== AUFGABENSTELLUNG ==
Übersetzen Sie den folgenden Satz aus dem Ausgangstext über Computerspiele ins Englische: „Es geht um eine Sache, die den Meisten wohl bekannt sein wird.“

== AUSGANGSTEXT ==
>>>

Das Dispositiv… relaunched… alles ist neu. Und im Zuge der ganzen Neuerungen und dem daraus entstandenen Chaos nutzte ich meine Chance und mogelte mich in die Position des Ressortleiters der Gaming Sparte. Rechtschreibkenntnisse? Fachwissen? Erfahrung in der Branche? Alles nicht vorhanden! Aber egal! Wer braucht so etwas schon, wenn er sich über alles Mögliche aufregen kann, was ihm auf die Eier geht?

Und damit will ich auch gleich beginnen! Es geht um eine Sache, die den Meisten wohl bekannt sein wird. Eine Sache, die der Tod für jedes gute Spiel ist. Eine Sache, die wirklich den innovativsten Indietitel zum 08/15 Massenprodukt macht. Es geht natürlich um den Erfolg! Denn sobald ein Spiel einen gewissen Erfolgsgrad erreicht hat, führt dies unabweichlich zum Tod jeder Innovation.

<<<

== DATEN ==

>>>

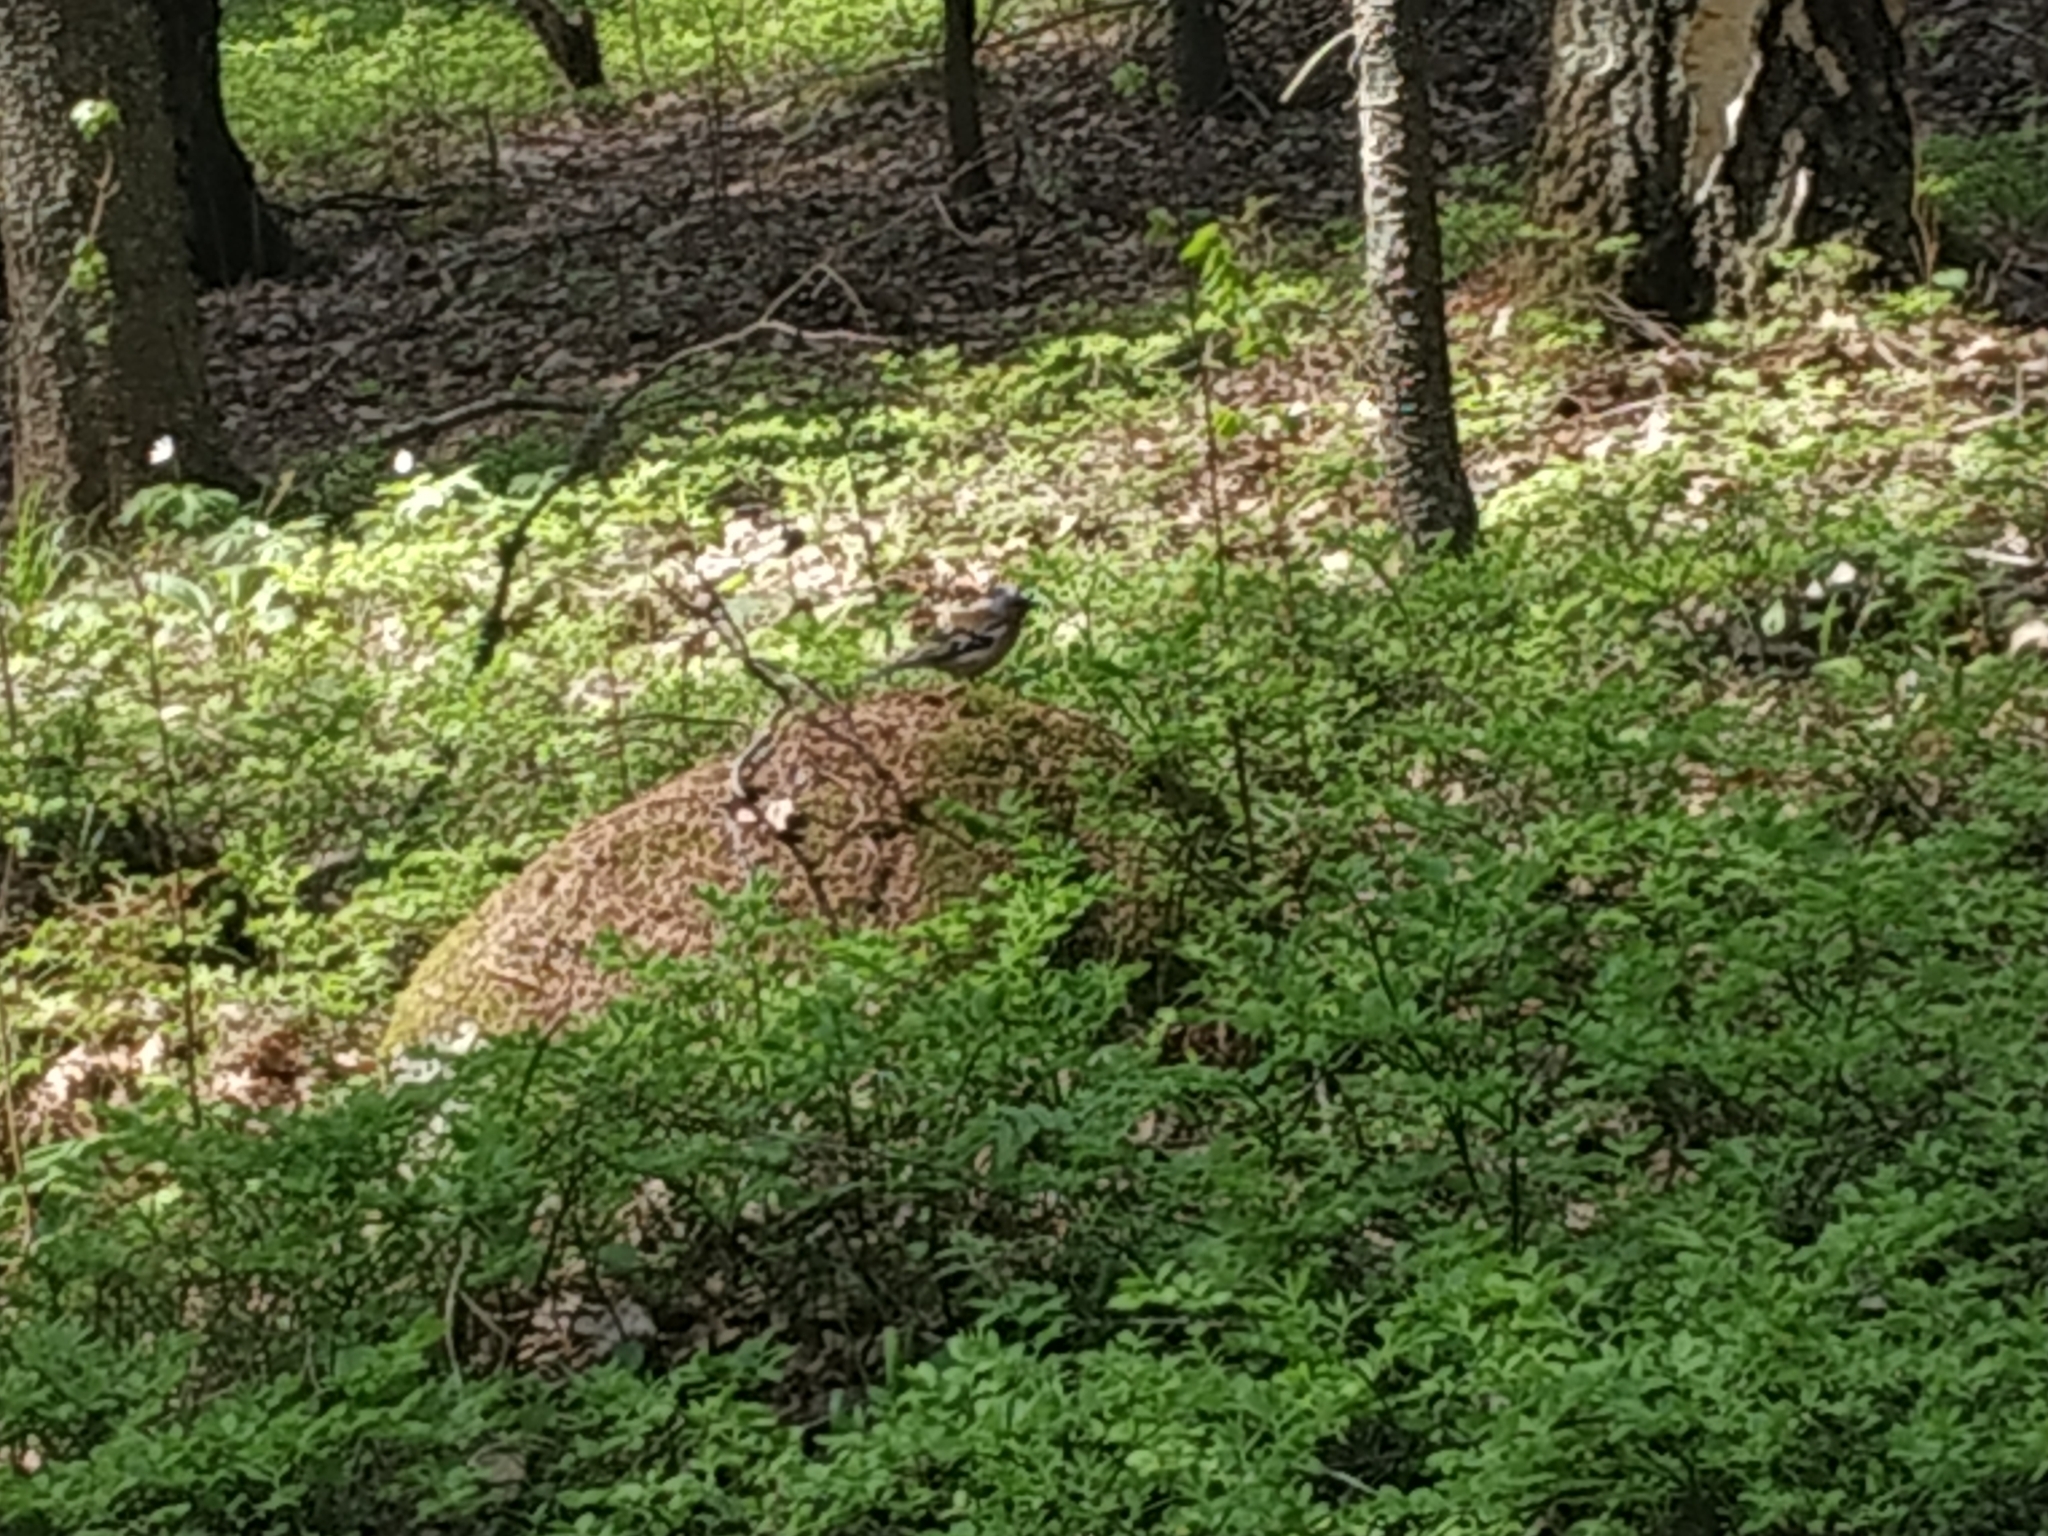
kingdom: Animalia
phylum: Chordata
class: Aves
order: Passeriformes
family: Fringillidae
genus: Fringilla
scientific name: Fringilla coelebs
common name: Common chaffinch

<<<

== LÖSUNG ==
It is about something that most people are probably familiar with.